Understanding how 988 will be implemented in each respective community will be of utmost importance for local stakeholders, providers, and advocacy groups, noted Balfour, as the hotline will be used primarily for suicide-related concerns in some communities, whereas in other areas, 988 will connect to a crisis line that provides access to dispatch mobile teams and crisis stabilization facilities.

“In addition to telephonic counseling, callers will need a similarly robust crisis system with mobile crisis teams to respond instead of police and specialized crisis stabilization facilities where people can receive care they need instead of boarding in emergency rooms. We need to build that crisis system of care and that will take time,” she said.

As the rollout of a national mental health crisis hotline will influence demand in psychiatric services, the lack of an adequate emergency response infrastructure in some communities may continue to direct patients to emergency rooms that are poorly equipped to manage mental health emergencies.

To assist in the rollout of the 988 hotline, Colin LeClair, CEO of Connections Health Solutions, said in an email exchange with AJMC® that there are several things hospitals and health systems, as well as health plans and insurance companies, can do to encourage the development of a high-functioning continuum of psychiatric care.

With many hospitals and health systems likely to be caught off guard by the increase in behavioral health care demand, LeClair said that what hospitals should do is work together with government agencies, community stakeholders, and competitive health systems in their communities to develop a high-performing center of excellence for emergent and urgent psychiatric care.

As opposed to competing to hire scarce mental health professionals to staff their emergency departments, which will still result in insufficient coverage for mental health emergencies, the design of a center of excellence that can provide high-quality, interdisciplinary psychiatric care, at scale, and supports all patients and all of those health systems agnostically, was touted by LeClair.


Furthermore, he cited 3 strategies for health plans and insurance companies in the rollout process:

  1. Plans should cover crisis services equally—currently, original Medicare and most Medicare Advantage plans don’t cover many urgent and emergent crisis services, and commercial plans provide spotty coverage.

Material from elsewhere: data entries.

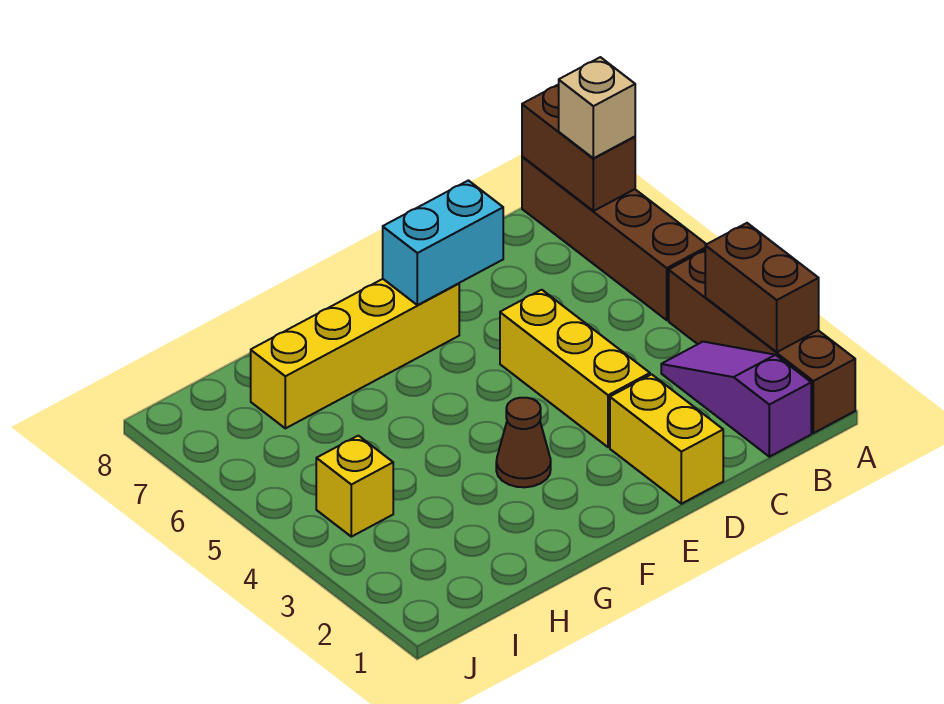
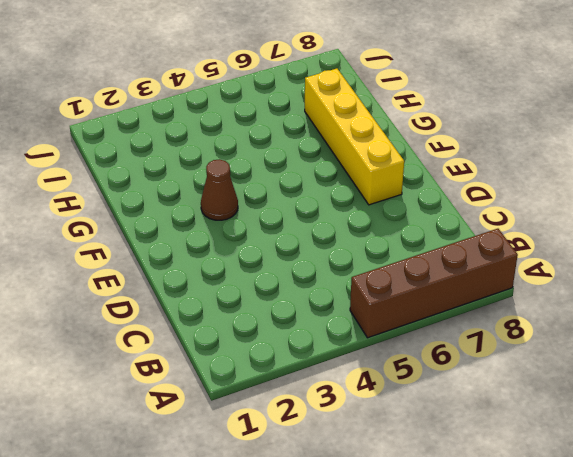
none -> brown brick A1:A4 level 1
none -> purple slope B1:B3 level 1 top 1
none -> yellow brick D1:D2 level 1

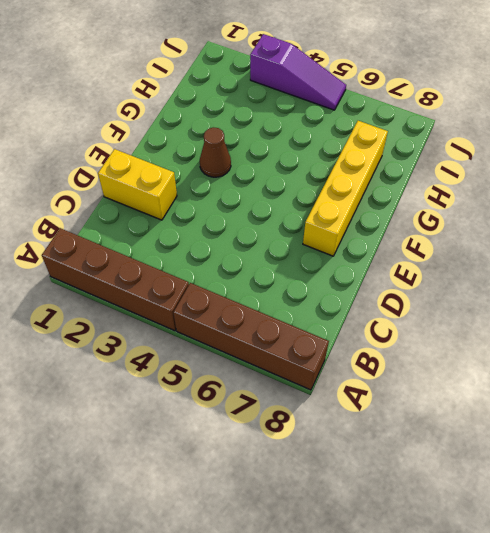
purple slope J3:J5 level 1 top 3 -> purple slope B1:B3 level 1 top 1
none -> yellow brick D3:D5 level 1
none -> yellow brick I4 level 1
none -> brown brick A2:A3 level 2

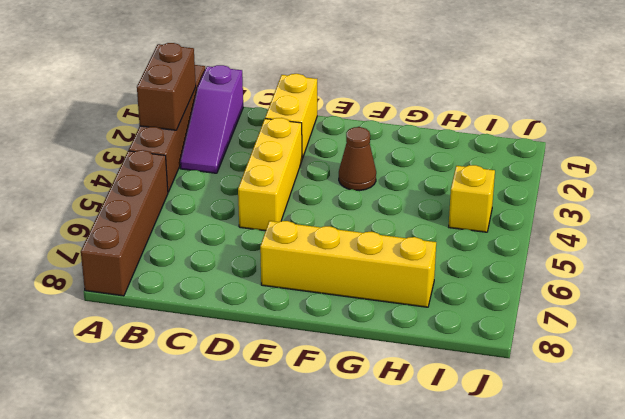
none -> brown brick A7:A8 level 2
none -> cyan brick D7:E7 level 2
none -> tan brick A7 level 3

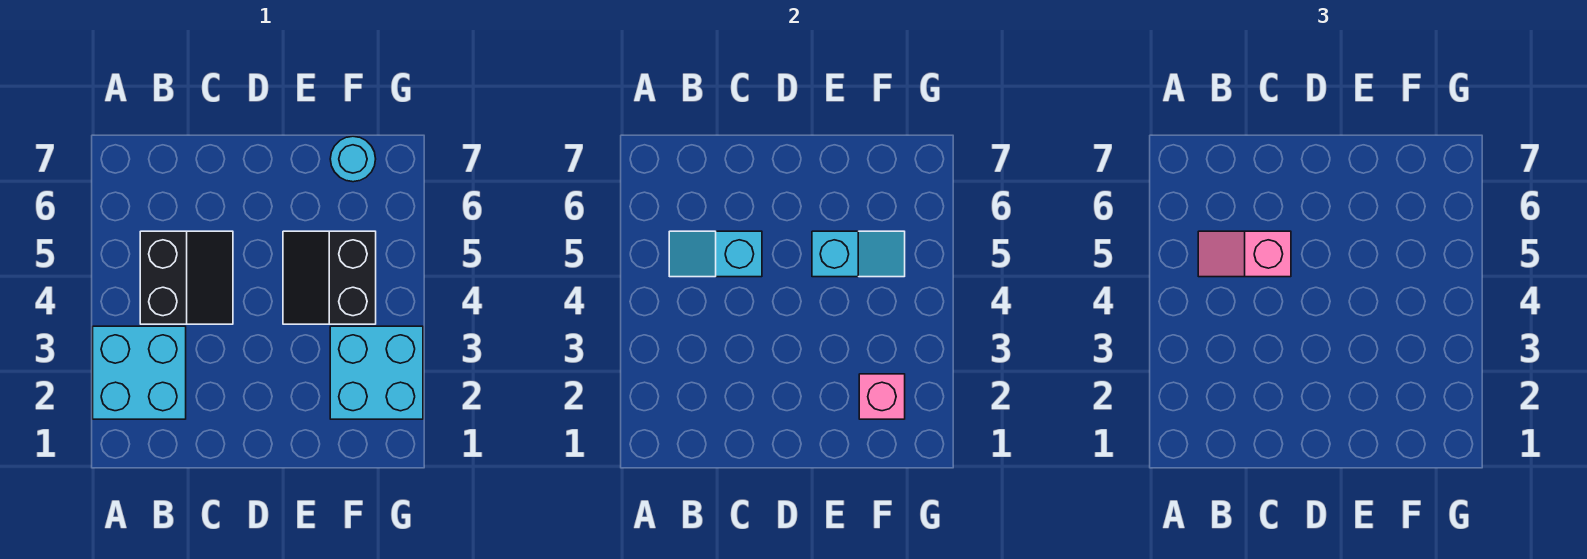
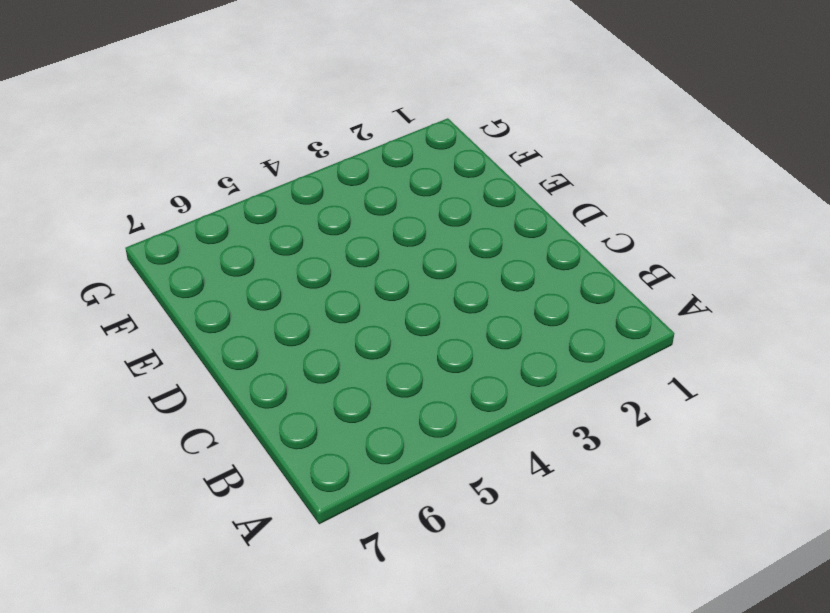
none -> cyan brick A2:B3 level 1
none -> black slope B4:C5 level 1 top B

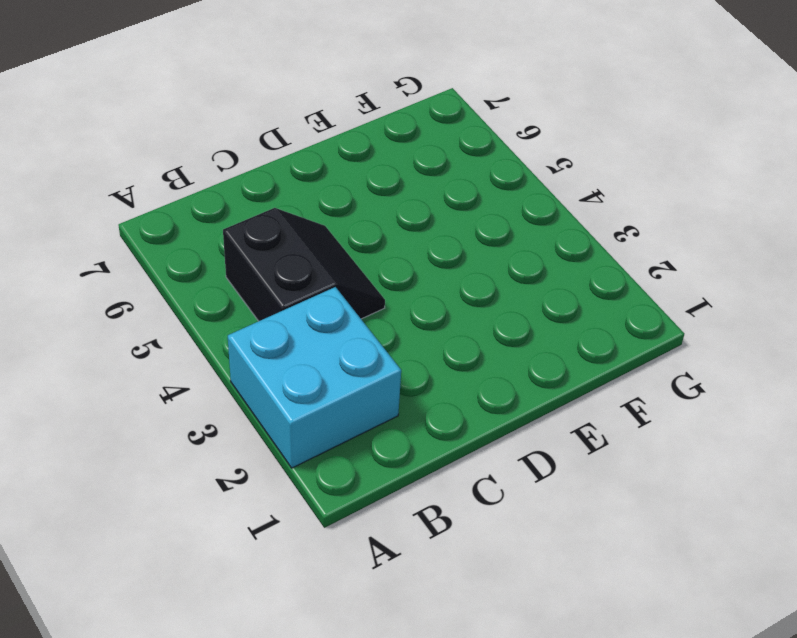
none -> black slope E4:F5 level 1 top F
none -> cyan brick F2:G3 level 1

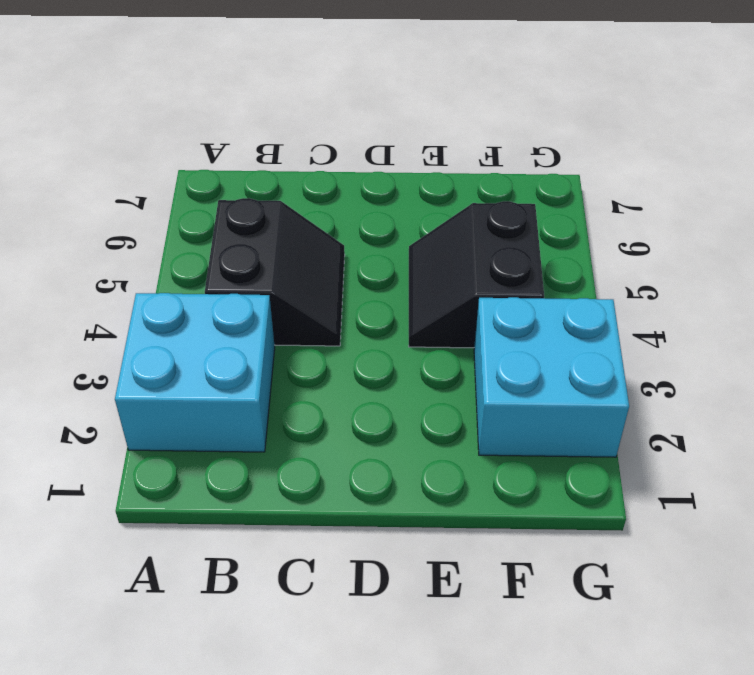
none -> cyan round brick F7 level 1
none -> cyan slope B5:C5 level 2 top C

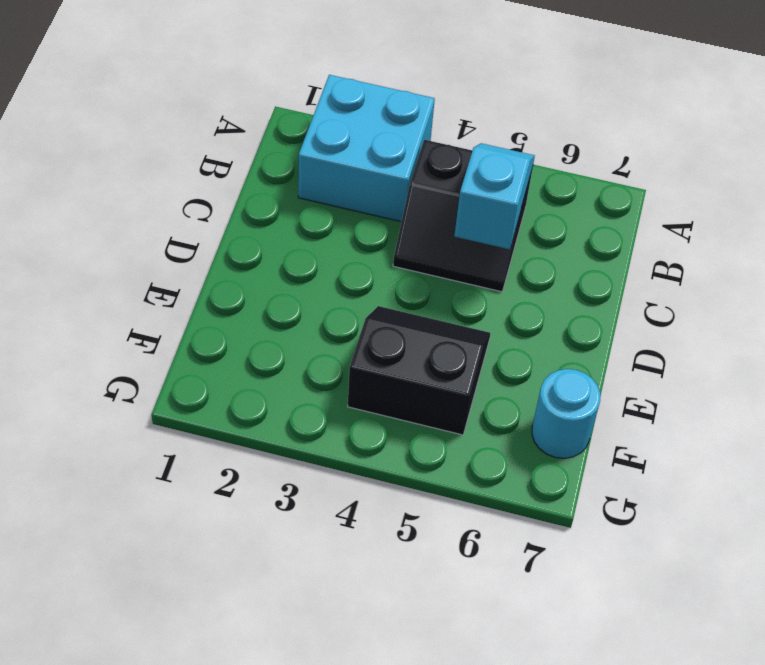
none -> cyan brick F2:G3 level 1
none -> cyan slope E5:F5 level 2 top E

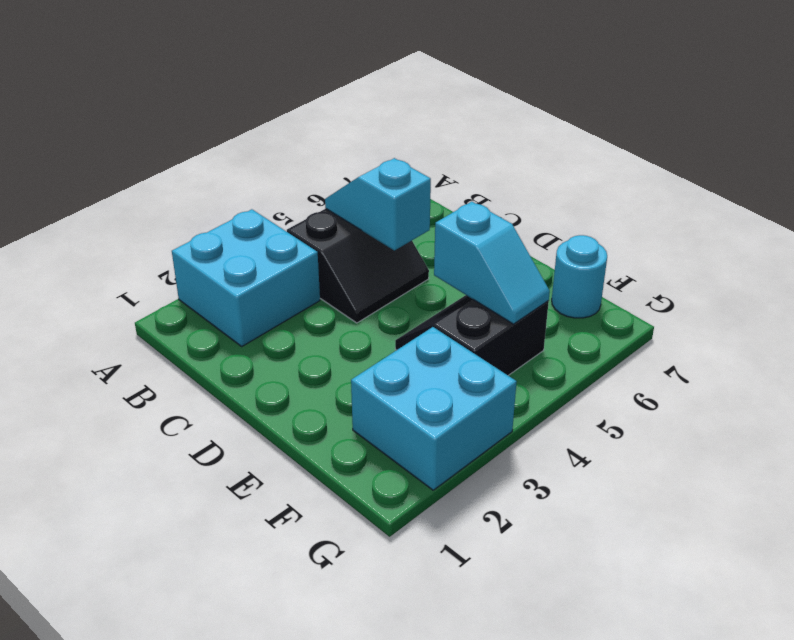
none -> pink brick F2 level 2
none -> pink slope B5:C5 level 3 top C

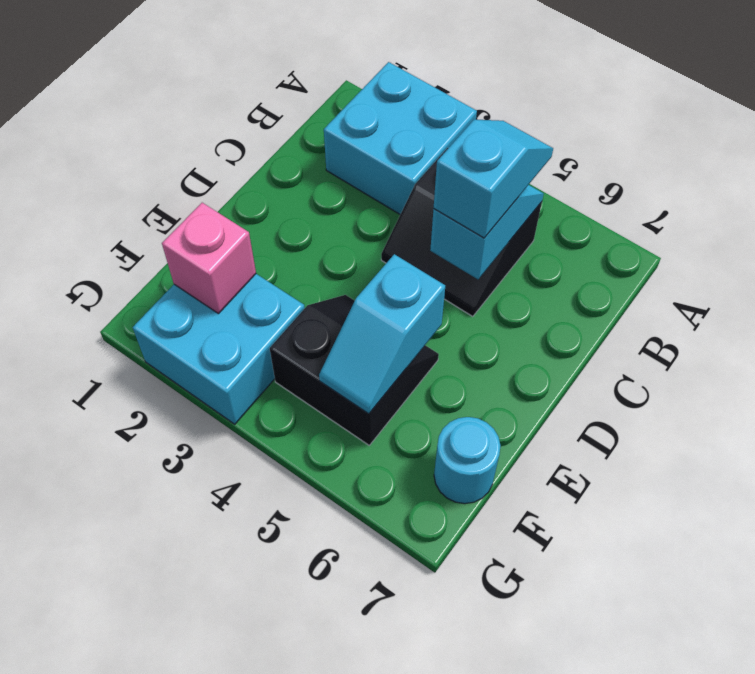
cyan slope B5:C5 level 3 top C -> pink slope B5:C5 level 3 top C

These services are principally available to Medicaid-eligible populations, leaving most of the population with very few options if they’re in a psychiatric emergency.
  2. Plans can help standardize the metrics that we use to measure quality and access, and the expected outcomes from each service, to ensure that we don’t increase the volume of services at the expense of quality.
  3. Plans should insist on contracting with providers through value-based payment models that incentivize improved quality, access, patient experience, and sustainability so that new mental health services always put the patient first and do so in a sustainable, cost-effective way for the long-term viability of the mental health system.

Ultimately, optimizing an integrated approach to mental health and physical health management will reap significant benefits for employers and those involved in health benefit plan design. Currently, the greatest source of waste for health plans is in inpatient care, where nearly 40% of every behavioral health dollar is spent.

“Of course, our number one priority should be to improve timely access to preventive outpatient psychiatric care. But doing so requires a long-term workforce development strategy. In most markets, it also requires that significantly more funding be directed to those services,” said LeClair.

Nearly 70% of inpatient admissions can be replaced by high-quality emergent or urgent psychiatric care, at a fraction of the cost and with far better outcomes for patients, he added, which include lower readmission rates, better medication adherence, better primary care, and psychiatric outpatient care engagement following the mental health crisis.

“This is how we achieve all of the critical aims of a modern mental health system—improved access, quality, cost, patient experience, and sustainability.”